It wasn't been hard to guess what Anakin had wanted to say. "It was the first time someone believed in you utterly and unwaveringly," Obi-Wan finished for him, softly, eyes still fixed on that glowing point of light.
Neither of them mentioned the exception of Anakin's mother. Obi-Wan preferred not to raise the topic of her if he could help it, knowing it hurt his friend, hoping Anakin would initiate the conversation - would come to him willingly.
"Yeah."
Obi-Wan closed his eyes briefly, then abruptly - before he could change his mind - rolled halfway around and propped his head on his open palm, elbow firm against the hard ground. He paid it no notice, simply considered his former padawan's face.
In the scarce light offered by the barely seeable moon and the stars above them, the lines of Anakin's face were still hard. Set. His head was rested on his open palms, fingers tangled in each other, and his eyes determinedly away from Obi-Wan's, fixed on some point above them.
"Anakin."
Neither muscle nor eye moved. "Obi-Wan."
If he had a credit for every time he fought against rolling his eyes in front of Anakin - even for every time he succeeded - he'd be as rich as the head of the banking clan.
Leave alone the fact that Jedi did not have possessions; that thought alone was revolting.
"I miss him every day."
That snapped Anakin's blue eyes over to Obi-Wan's. The younger man had obviously not expected that. A rueful smile spread on the Jedi Master's face as if on its own accord. "I may not think of him every day, but I do miss him." He breathed, realizing he was surprised at himself. This was not easy for him to think about, let alone utter aloud, but something in him urged him to do so - that Anakin needed to hear it.

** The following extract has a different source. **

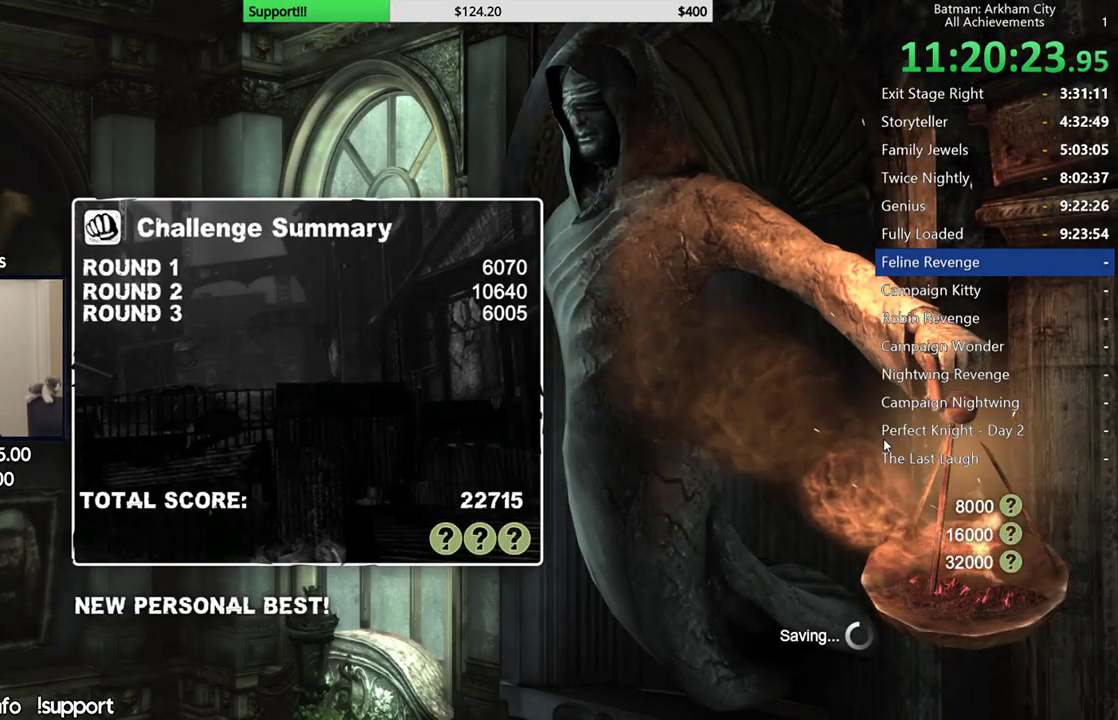
{"buttons": ["A"], "left_stick": "center", "right_stick": "center", "events": [[33, "A", "down"], [167, "A", "up"], [250, "A", "down"], [350, "A", "up"], [433, "A", "down"]]}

And, perhaps, that he needed to hear it.
"Wonder how things would have been now had he lived," Anakin said, a familiar childish playfulness tugging at the corner of his mouth.
A little bird whispered in Obi-Wan's ears that said playfulness was more for his benefit, to somehow soften the ache and stab of guilt his young friend suspected that brought. Anakin was smart enough, and then some, to guess all on his own that this wasn't the first time Obi-Wan heard that sentence. That he wondered himself, from time to time.
And though he would never say so aloud, he was thankful.
"Oh, that is easy, former padawan of mine," Obi-Wan said, rolling to his back once again with a muffled groan. "You'd be in this exact position, only my former master would be lying in my stead."
"And where would you be, oh former master of mine?" Anakin asked smugly, curious.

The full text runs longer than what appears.